My bet is that its the motherboard, while CPUS are not hard to damage, odds of destroying the graphics system in it is pretty slim. More importantly, you cannot write to the cpu, so unless it was completely burnt out I would imagine you would get some sort of gibberish and artifacts on the screen. The odds of burning out the GPU perfectly to the point that the board doesn't recognize that it's there at all is pretty slim, especially doing so without impacting the rest of the processor. Possible, yes, but the odds are up there, may as well buy a lottery ticket. Also, a processor that has a problem usually gets worse and worse over time. It's rarely a case of this part died and the rest keeps working fine.
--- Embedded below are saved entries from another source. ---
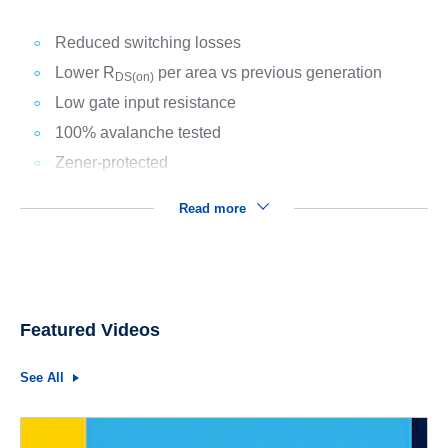
Reduced switching losses
Lower R
per area vs previous generation
DS(on)
Low gate input resistance
100% avalanche tested
Zener-protected
Read more
Featured Videos
See All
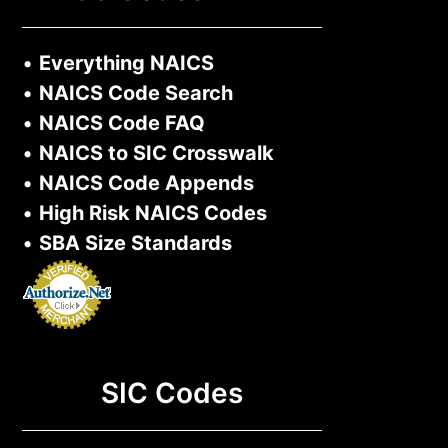
•
Everything NAICS
•
NAICS Code Search
•
NAICS Code FAQ
•
NAICS to SIC Crosswalk
•
NAICS Code Appends
•
High Risk NAICS Codes
•
SBA Size Standards
SIC Codes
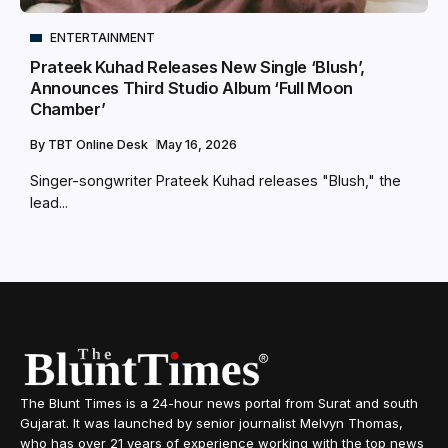
ENTERTAINMENT
Prateek Kuhad Releases New Single ‘Blush’,
Announces Third Studio Album ‘Full Moon
Chamber’
By
TBT Online Desk
May 16, 2026
Singer-songwriter Prateek Kuhad releases "Blush," the
lead...
The Blunt Times is a 24-hour news portal from Surat and south
Gujarat. It was launched by senior journalist Melvyn Thomas,
who has over 21 years of experience working with the top news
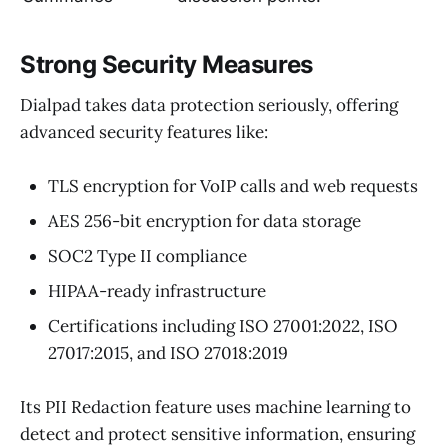
Strong Security Measures
Dialpad takes data protection seriously, offering
advanced security features like:
TLS encryption for VoIP calls and web requests
AES 256-bit encryption for data storage
SOC2 Type II compliance
HIPAA-ready infrastructure
Certifications including ISO 27001:2022, ISO
27017:2015, and ISO 27018:2019
Its PII Redaction feature uses machine learning to
detect and protect sensitive information, ensuring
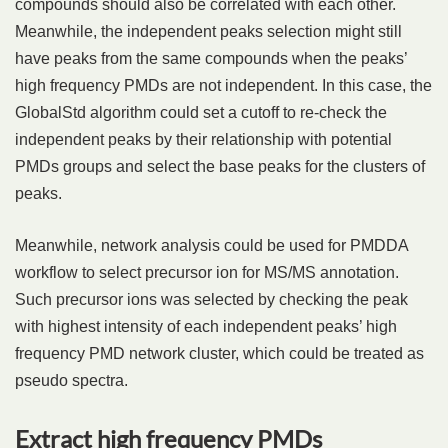
compounds should also be correlated with each other.
Meanwhile, the independent peaks selection might still
have peaks from the same compounds when the peaks’
high frequency PMDs are not independent. In this case, the
GlobalStd algorithm could set a cutoff to re-check the
independent peaks by their relationship with potential
PMDs groups and select the base peaks for the clusters of
peaks.
Meanwhile, network analysis could be used for PMDDA
workflow to select precursor ion for MS/MS annotation.
Such precursor ions was selected by checking the peak
with highest intensity of each independent peaks’ high
frequency PMD network cluster, which could be treated as
pseudo spectra.
Extract high frequency PMDs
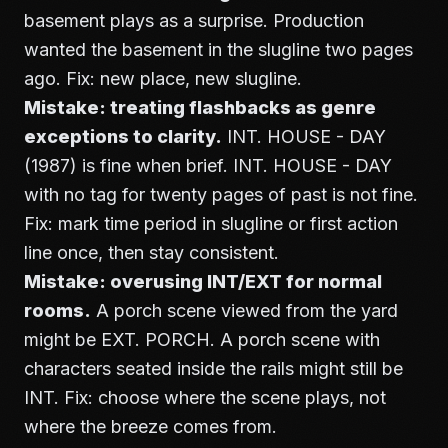
basement plays as a surprise. Production
wanted the basement in the slugline two pages
ago. Fix: new place, new slugline.
Mistake: treating flashbacks as genre
exceptions to clarity.
INT. HOUSE - DAY
(1987) is fine when brief. INT. HOUSE - DAY
with no tag for twenty pages of past is not fine.
Fix: mark time period in slugline or first action
line once, then stay consistent.
Mistake: overusing INT/EXT for normal
rooms.
A porch scene viewed from the yard
might be EXT. PORCH. A porch scene with
characters seated inside the rails might still be
INT. Fix: choose where the scene plays, not
where the breeze comes from.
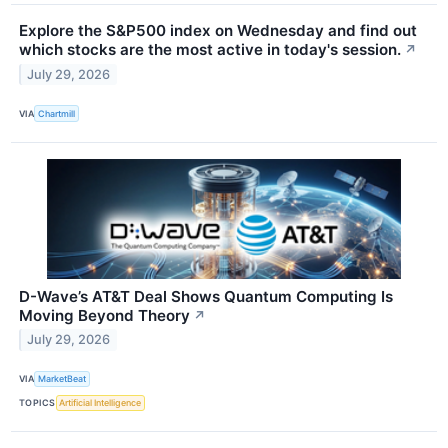
Explore the S&P500 index on Wednesday and find out
which stocks are the most active in today's session.
↗
July 29, 2026
VIA
Chartmill
D-Wave’s AT&T Deal Shows Quantum Computing Is
Moving Beyond Theory
↗
July 29, 2026
VIA
MarketBeat
TOPICS
Artificial Intelligence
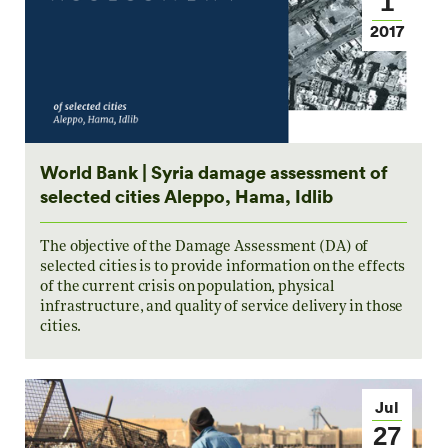
1
2017
World Bank | Syria damage assessment of
selected cities Aleppo, Hama, Idlib
The objective of the Damage Assessment (DA) of
selected cities is to provide information on the effects
of the current crisis on population, physical
infrastructure, and quality of service delivery in those
cities.
Jul
27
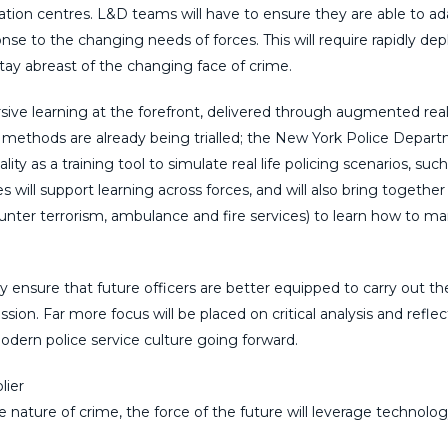
lation centres. L&D teams will have to ensure they are able to ad
se to the changing needs of forces. This will require rapidly dep
stay abreast of the changing face of crime.
rsive learning at the forefront, delivered through augmented reali
ng methods are already being trialled; the New York Police Depar
ty as a training tool to simulate real life policing scenarios, such
will support learning across forces, and will also bring together
ounter terrorism, ambulance and fire services) to learn how to m
ensure that future officers are better equipped to carry out thei
ssion. Far more focus will be placed on critical analysis and reflec
f modern police service culture going forward.
lier
nature of crime, the force of the future will leverage technolog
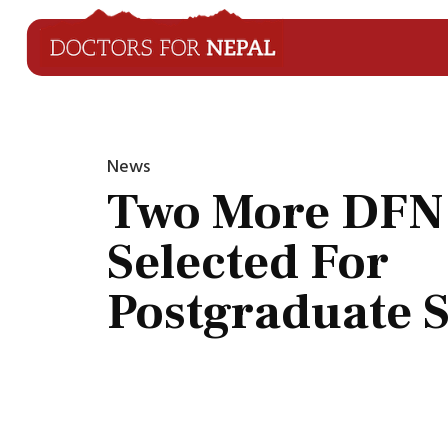
News
Two More DFN
Selected For
Postgraduate 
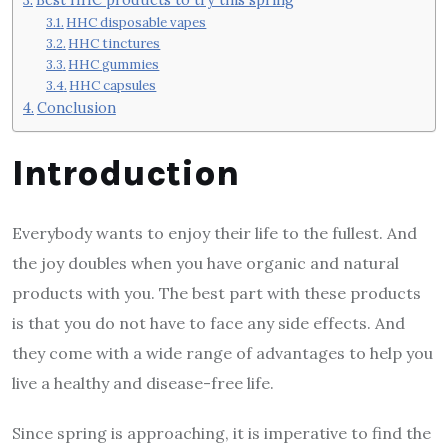
HHC disposable vapes
HHC tinctures
HHC gummies
HHC capsules
Conclusion
Introduction
Everybody wants to enjoy their life to the fullest. And
the joy doubles when you have organic and natural
products with you. The best part with these products
is that you do not have to face any side effects. And
they come with a wide range of advantages to help you
live a healthy and disease-free life.
Since spring is approaching, it is imperative to find the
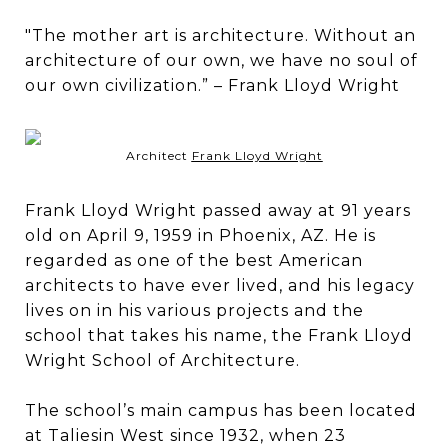
"The mother art is architecture. Without an
architecture of our own, we have no soul of
our own civilization.” – Frank Lloyd Wright
Architect
Frank Lloyd Wright
Frank Lloyd Wright passed away at 91 years
old on April 9, 1959 in Phoenix, AZ. He is
regarded as one of the best American
architects to have ever lived, and his legacy
lives on in his various projects and the
school that takes his name, the Frank Lloyd
Wright School of Architecture.
The school’s main campus has been located
at Taliesin West since 1932, when 23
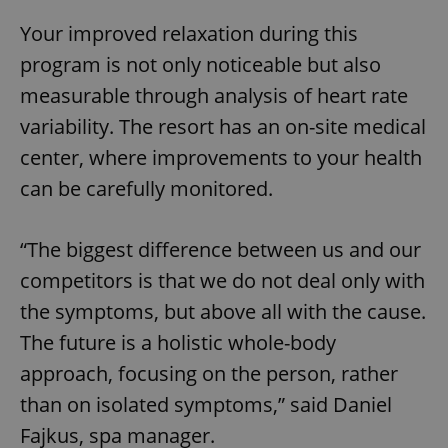
Your improved relaxation during this
program is not only noticeable but also
measurable through analysis of heart rate
variability. The resort has an on-site medical
center, where improvements to your health
can be carefully monitored.
“The biggest difference between us and our
competitors is that we do not deal only with
the symptoms, but above all with the cause.
The future is a holistic whole-body
approach, focusing on the person, rather
than on isolated symptoms,” said Daniel
Fajkus, spa manager.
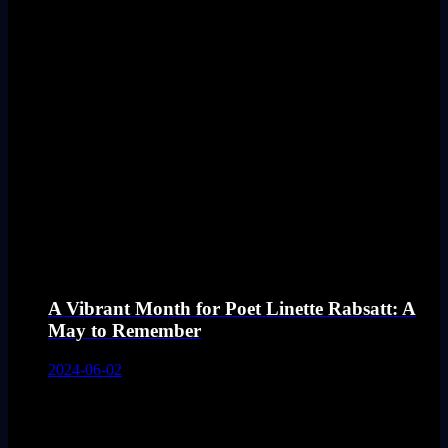
A Vibrant Month for Poet Linette Rabsatt: A
May to Remember
2024-06-02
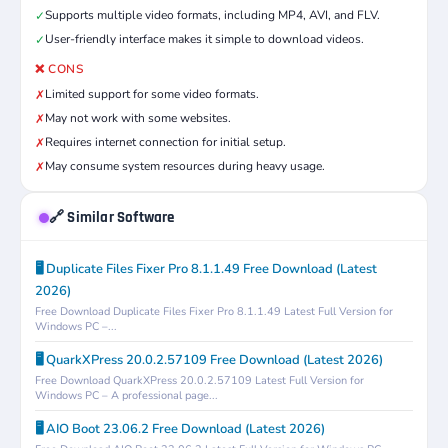
Supports multiple video formats, including MP4, AVI, and FLV.
✓
User-friendly interface makes it simple to download videos.
✓
❌ CONS
Limited support for some video formats.
✗
May not work with some websites.
✗
Requires internet connection for initial setup.
✗
May consume system resources during heavy usage.
✗
🔗 Similar Software
🖥️ Duplicate Files Fixer Pro 8.1.1.49 Free Download (Latest
2026)
Free Download Duplicate Files Fixer Pro 8.1.1.49 Latest Full Version for
Windows PC –...
🖥️ QuarkXPress 20.0.2.57109 Free Download (Latest 2026)
Free Download QuarkXPress 20.0.2.57109 Latest Full Version for
Windows PC – A professional page...
🖥️ AIO Boot 23.06.2 Free Download (Latest 2026)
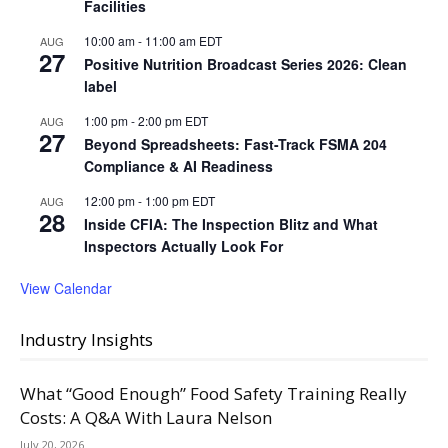
Facilities
10:00 am
-
11:00 am
EDT
AUG
27
Positive Nutrition Broadcast Series 2026: Clean
label
1:00 pm
-
2:00 pm
EDT
AUG
27
Beyond Spreadsheets: Fast-Track FSMA 204
Compliance & AI Readiness
12:00 pm
-
1:00 pm
EDT
AUG
28
Inside CFIA: The Inspection Blitz and What
Inspectors Actually Look For
View Calendar
Industry Insights
What “Good Enough” Food Safety Training Really
Costs: A Q&A With Laura Nelson
July 20, 2026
So for me, it points to the motherboard. Something in the chipset is damaged and it's simply not detecting the onboard graphics in the processor which is why it will not boot. The system thinks you have no video system installed. If you use a speaker you should get a beep code telling you no graphics card detected, just as you do for not installing memory.
Also you cannot use Grub to enable onboard graphics, there maaay be an EFI call for it, but it's unlikely. Most bios have an IGPU, PCIE and auto, if you set the bios to auto the system uses both but sends the initial signal to pcie. This will allow you to detect it in an OS. Nothing is going to detect it in an OS if it's set to pcie in the bios because the board should disable it (not all do, but most do).
By the way, the solution I posted made sense based on what you wrote.